INSTRUCTIONS FOR THE TASK:
Copy out, word for word, all the text in the material below. Leave out the images themselves.

INPUT DATA:
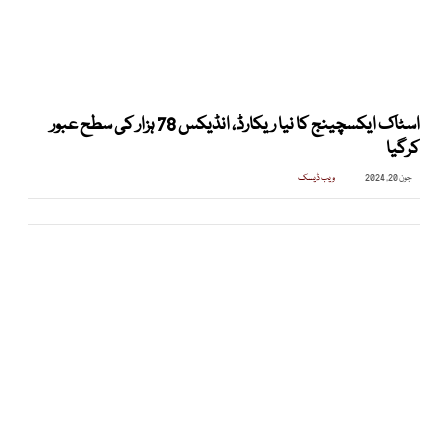
اسٹاک ایکسچینج کا نیا ریکارڈ، انڈیکس 78 ہزار کی سطح عبور
کرگیا
جون 20, 2024
ویب ڈیسک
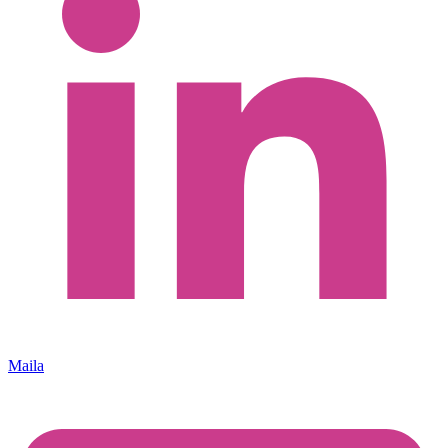
Maila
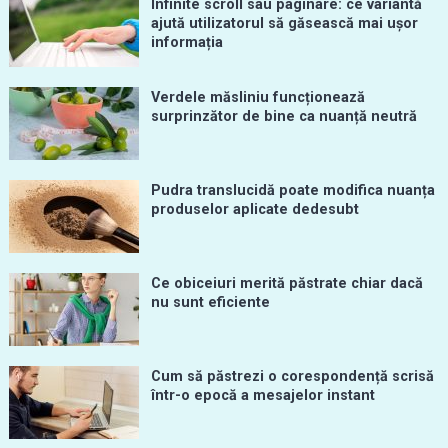
Infinite scroll sau paginare: ce variantă
ajută utilizatorul să găsească mai ușor
informația
Verdele măsliniu funcționează
surprinzător de bine ca nuanță neutră
Pudra translucidă poate modifica nuanța
produselor aplicate dedesubt
Ce obiceiuri merită păstrate chiar dacă
nu sunt eficiente
Cum să păstrezi o corespondență scrisă
într-o epocă a mesajelor instant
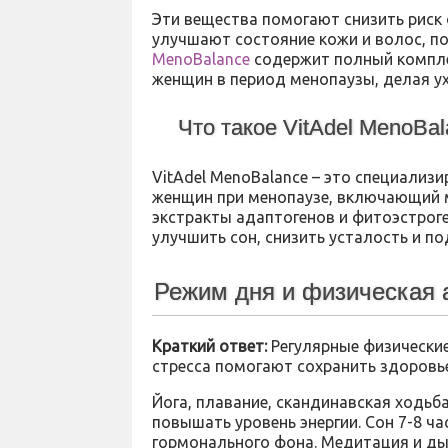
Эти вещества помогают снизить риск
улучшают состояние кожи и волос, п
MenoBalance
содержит полный компле
женщин в период менопаузы, делая у
Что такое VitAdel MenoBa
VitAdel MenoBalance – это специали
женщин при менопаузе, включающий ма
экстракты адаптогенов и фитоэстроге
улучшить сон, снизить усталость и 
Режим дня и физическая 
Краткий ответ:
Регулярные физические
стресса помогают сохранить здоровь
Йога, плавание, скандинавская ходьб
повышать уровень энергии. Сон 7-8 ч
гормонального фона. Медитация и ды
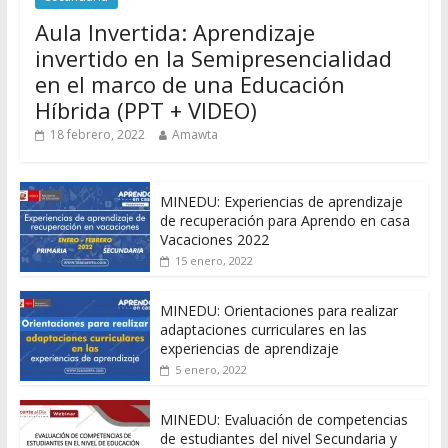
Aula Invertida: Aprendizaje
invertido en la Semipresencialidad
en el marco de una Educación
Híbrida (PPT + VIDEO)
18 febrero, 2022
Amawta
MINEDU: Experiencias de aprendizaje
de recuperación para Aprendo en casa
Vacaciones 2022
15 enero, 2022
MINEDU: Orientaciones para realizar
adaptaciones curriculares en las
experiencias de aprendizaje
5 enero, 2022
MINEDU: Evaluación de competencias
de estudiantes del nivel Secundaria y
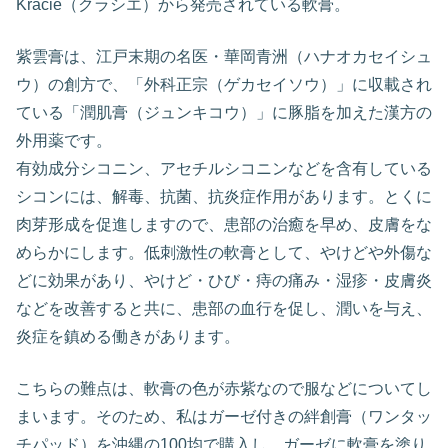
Kracie（クラシエ）から発売されている軟膏。
紫雲膏は、江戸末期の名医・華岡青洲（ハナオカセイシュ
ウ）の創方で、「外科正宗（ゲカセイソウ）」に収載され
ている「潤肌膏（ジュンキコウ）」に豚脂を加えた漢方の
外用薬です。
有効成分シコニン、アセチルシコニンなどを含有している
シコンには、解毒、抗菌、抗炎症作用があります。とくに
肉芽形成を促進しますので、患部の治癒を早め、皮膚をな
めらかにします。低刺激性の軟膏として、やけどや外傷な
どに効果があり、やけど・ひび・痔の痛み・湿疹・皮膚炎
などを改善すると共に、患部の血行を促し、潤いを与え、
炎症を鎮める働きがあります。
こちらの難点は、軟膏の色が赤紫なので服などについてし
まいます。そのため、私はガーゼ付きの絆創膏（ワンタッ
チパッド）を沖縄の100均で購入し、ガーゼに軟膏を塗り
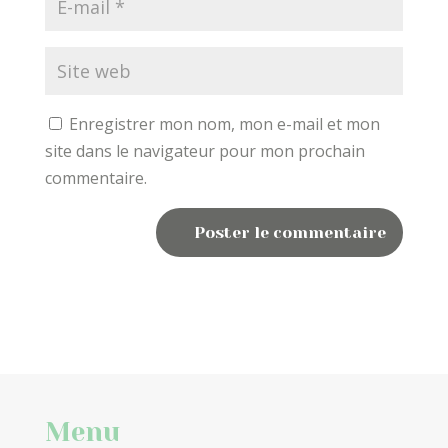
Enregistrer mon nom, mon e-mail et mon
site dans le navigateur pour mon prochain
commentaire.
Menu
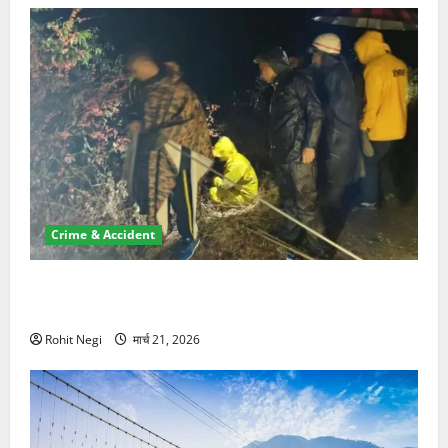
Crime & Accident
मसूरी रोड हादसा: खाई में गिरी थार, एक युवक की मौत—SDRF
ने दो को बचाया
Rohit Negi
मार्च 21, 2026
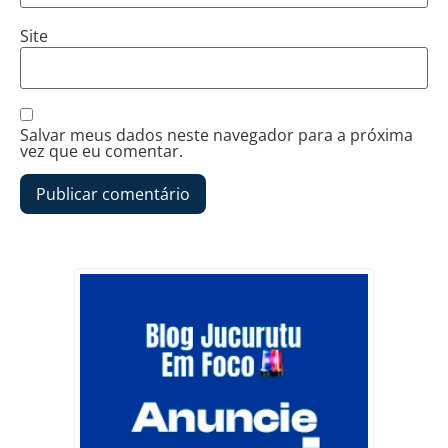
Site
Salvar meus dados neste navegador para a próxima
vez que eu comentar.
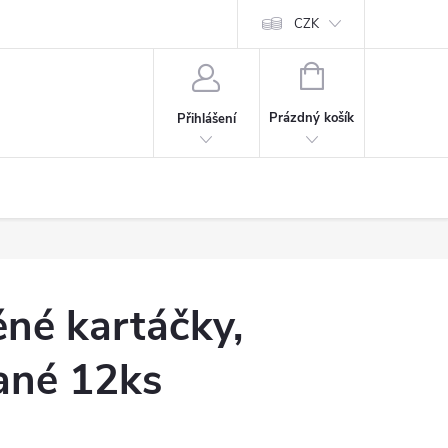
CZK
NÁKUPNÍ
KOŠÍK
Prázdný košík
Přihlášení
ěné kartáčky,
ané 12ks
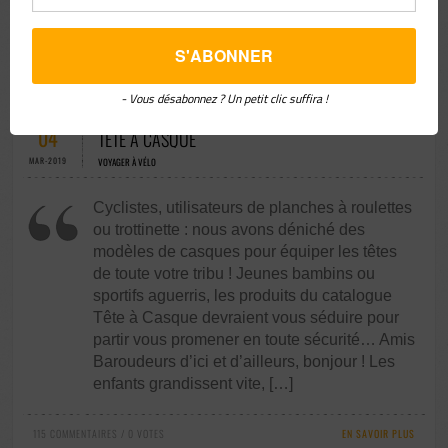
les souvenirs de notre « Tour » […]
89 COMMENTAIRES / 0 VOTES
EN SAVOIR PLUS
- Vous désabonnez ? Un petit clic suffira !
04
TÊTE À CASQUE
MAR-2019
VOYAGER À VÉLO
Cyclistes, utilisateurs de planches à roulettes
ou trottinette : nous avons déniché des
modèles de casques pour équiper les têtes
de toute votre tribu ! Jeunes bambins ou
sportifs aguerris, les produits du catalogue
Tête à Casque devraient vous séduire pour
partir vous promener en toute sécurité… Amis
Baroudeurs d’ici et d’ailleurs, bonjour ! Les
enfants grandissent vite, […]
115 COMMENTAIRES / 0 VOTES
EN SAVOIR PLUS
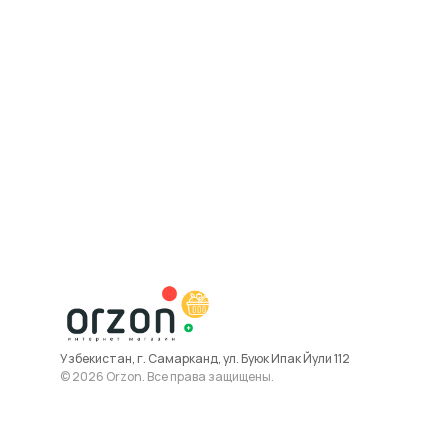
Узбекистан, г. Самарканд, ул. Буюк Ипак Йули 112
© 2026 Orzon. Все права защищены.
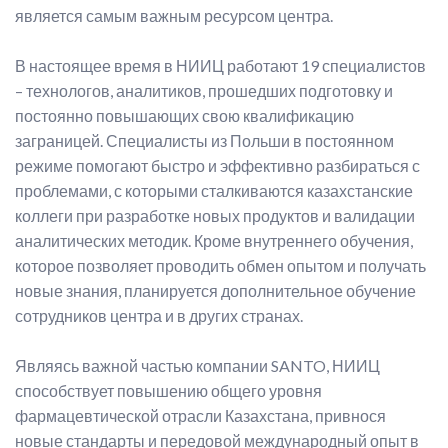
является самым важным ресурсом центра.
В настоящее время в НИИЦ работают 19 специалистов
– технологов, аналитиков, прошедших подготовку и
постоянно повышающих свою квалификацию
заграницей. Специалисты из Польши в постоянном
режиме помогают быстро и эффективно разбираться с
проблемами, с которыми сталкиваются казахстанские
коллеги при разработке новых продуктов и валидации
аналитических методик. Кроме внутреннего обучения,
которое позволяет проводить обмен опытом и получать
новые знания, планируется дополнительное обучение
сотрудников центра и в других странах.
Являясь важной частью компании SANTO, НИИЦ
способствует повышению общего уровня
фармацевтической отрасли Казахстана, привнося
новые стандарты и передовой международный опыт в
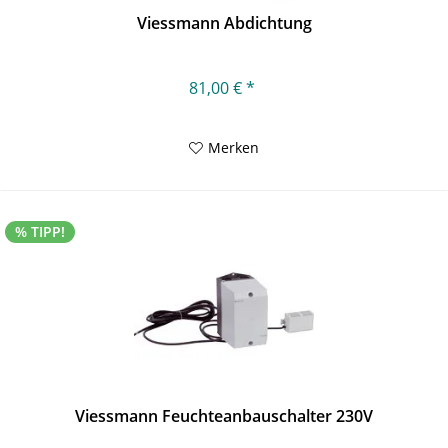
Viessmann Abdichtung
81,00 € *
Merken
% TIPP!
Viessmann Feuchteanbauschalter 230V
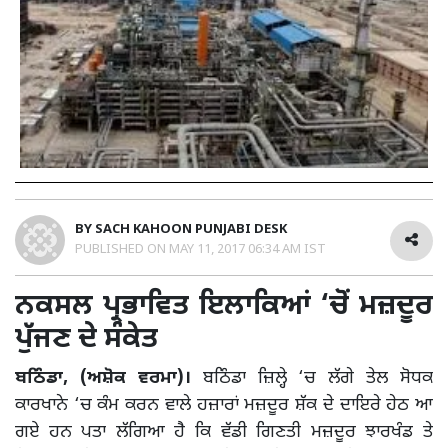
BY
SACH KAHOON PUNJABI DESK
PUBLISHED ON
MAY 11, 2017 06:34 AM IST
ਨਕਸਲ ਪ੍ਰਭਾਵਿਤ ਇਲਾਕਿਆਂ ‘ਚੋਂ ਮਜ਼ਦੂਰ
ਪੁੱਜਣ ਦੇ ਸੰਕੇਤ
ਬਠਿੰਡਾ, (ਅਸ਼ੋਕ ਵਰਮਾ)।
ਬਠਿੰਡਾ ਜ਼ਿਲ੍ਹੇ ‘ਚ ਲੱਗੇ ਤੇਲ ਸੋਧਕ
ਕਾਰਖਾਨੇ ‘ਚ ਕੰਮ ਕਰਨ ਵਾਲੇ ਹਜ਼ਾਰਾਂ ਮਜ਼ਦੂਰ ਸ਼ੱਕ ਦੇ ਦਾਇਰੇ ਹੇਠ ਆ
ਗਏ ਹਨ ਪਤਾ ਲੱਗਿਆ ਹੈ ਕਿ ਵੱਡੀ ਗਿਣਤੀ ਮਜ਼ਦੂਰ ਝਾਰਖੰਡ ਤੇ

RESPONSE:
اسٹاک ایکسچینج کا نیا ریکارڈ، انڈیکس 78 ہزار کی سطح عبور
کرگیا
جون 20, 2024
ویب ڈیسک
Maila
Infinite scroll sau paginare: ce variantă
ajută utilizatorul să găsească mai ușor
informația
Verdele măsliniu funcționează
surprinzător de bine ca nuanță neutră
Pudra translucidă poate modifica nuanța
produselor aplicate dedesubt
Ce obiceiuri merită păstrate chiar dacă
nu sunt eficiente
Cum să păstrezi o corespondență scrisă
într-o epocă a mesajelor instant
Эти вещества помогают снизить риск
улучшают состояние кожи и волос, п
MenoBalance
содержит полный компле
женщин в период менопаузы, делая у
Что такое VitAdel MenoBa
VitAdel MenoBalance – это специали
женщин при менопаузе, включающий ма
экстракты адаптогенов и фитоэстроге
улучшить сон, снизить усталость и 
Режим дня и физическая 
Краткий ответ:
Регулярные физические
стресса помогают сохранить здоровь
Йога, плавание, скандинавская ходьб
повышать уровень энергии. Сон 7-8 ч
гормонального фона. Медитация и ды
Aula Invertida: Aprendizaje
invertido en la Semipresencialidad
en el marco de una Educación
Híbrida (PPT + VIDEO)
18 febrero, 2022
Amawta
MINEDU: Experiencias de aprendizaje
de recuperación para Aprendo en casa
Vacaciones 2022
15 enero, 2022
MINEDU: Orientaciones para realizar
adaptaciones curriculares en las
experiencias de aprendizaje
5 enero, 2022
MINEDU: Evaluación de competencias
de estudiantes del nivel Secundaria y
Kracie（クラシエ）から発売されている軟膏。
紫雲膏は、江戸末期の名医・華岡青洲（ハナオカセイシュ
ウ）の創方で、「外科正宗（ゲカセイソウ）」に収載され
ている「潤肌膏（ジュンキコウ）」に豚脂を加えた漢方の
外用薬です。
有効成分シコニン、アセチルシコニンなどを含有している
シコンには、解毒、抗菌、抗炎症作用があります。とくに
肉芽形成を促進しますので、患部の治癒を早め、皮膚をな
めらかにします。低刺激性の軟膏として、やけどや外傷な
どに効果があり、やけど・ひび・痔の痛み・湿疹・皮膚炎
などを改善すると共に、患部の血行を促し、潤いを与え、
炎症を鎮める働きがあります。
こちらの難点は、軟膏の色が赤紫なので服などについてし
まいます。そのため、私はガーゼ付きの絆創膏（ワンタッ
チパッド）を沖縄の100均で購入し、ガーゼに軟膏を塗り
Enregistrer mon nom, mon e-mail et mon
site dans le navigateur pour mon prochain
commentaire.
Menu
Crime & Accident
मसूरी रोड हादसा: खाई में गिरी थार, एक युवक की मौत—SDRF
ने दो को बचाया
Rohit Negi
मार्च 21, 2026
Site
Salvar meus dados neste navegador para a próxima
vez que eu comentar.
CZK
NÁKUPNÍ
KOŠÍK
Prázdný košík
Přihlášení
ěné kartáčky,
ané 12ks
les souvenirs de notre « Tour » […]
89 COMMENTAIRES / 0 VOTES
EN SAVOIR PLUS
- Vous désabonnez ? Un petit clic suffira !
04
TÊTE À CASQUE
MAR-2019
VOYAGER À VÉLO
Cyclistes, utilisateurs de planches à roulettes
ou trottinette : nous avons déniché des
modèles de casques pour équiper les têtes
de toute votre tribu ! Jeunes bambins ou
sportifs aguerris, les produits du catalogue
Tête à Casque devraient vous séduire pour
partir vous promener en toute sécurité… Amis
Baroudeurs d’ici et d’ailleurs, bonjour ! Les
enfants grandissent vite, […]
115 COMMENTAIRES / 0 VOTES
EN SAVOIR PLUS
Узбекистан, г. Самарканд, ул. Буюк Ипак Йули 112
© 2026 Orzon. Все права защищены.
является самым важным ресурсом центра.
В настоящее время в НИИЦ работают 19 специалистов
– технологов, аналитиков, прошедших подготовку и
постоянно повышающих свою квалификацию
заграницей. Специалисты из Польши в постоянном
режиме помогают быстро и эффективно разбираться с
проблемами, с которыми сталкиваются казахстанские
коллеги при разработке новых продуктов и валидации
аналитических методик. Кроме внутреннего обучения,
которое позволяет проводить обмен опытом и получать
новые знания, планируется дополнительное обучение
сотрудников центра и в других странах.
Являясь важной частью компании SANTO, НИИЦ
способствует повышению общего уровня
фармацевтической отрасли Казахстана, привнося
новые стандарты и передовой международный опыт в
Viessmann Abdichtung
81,00 € *
Merken
% TIPP!
Viessmann Feuchteanbauschalter 230V
BY
SACH KAHOON PUNJABI DESK
PUBLISHED ON
MAY 11, 2017 06:34 AM IST
ਨਕਸਲ ਪ੍ਰਭਾਵਿਤ ਇਲਾਕਿਆਂ ‘ਚੋਂ ਮਜ਼ਦੂਰ
ਪੁੱਜਣ ਦੇ ਸੰਕੇਤ
ਬਠਿੰਡਾ, (ਅਸ਼ੋਕ ਵਰਮਾ)।
ਬਠਿੰਡਾ ਜ਼ਿਲ੍ਹੇ ‘ਚ ਲੱਗੇ ਤੇਲ ਸੋਧਕ
ਕਾਰਖਾਨੇ ‘ਚ ਕੰਮ ਕਰਨ ਵਾਲੇ ਹਜ਼ਾਰਾਂ ਮਜ਼ਦੂਰ ਸ਼ੱਕ ਦੇ ਦਾਇਰੇ ਹੇਠ ਆ
ਗਏ ਹਨ ਪਤਾ ਲੱਗਿਆ ਹੈ ਕਿ ਵੱਡੀ ਗਿਣਤੀ ਮਜ਼ਦੂਰ ਝਾਰਖੰਡ ਤੇ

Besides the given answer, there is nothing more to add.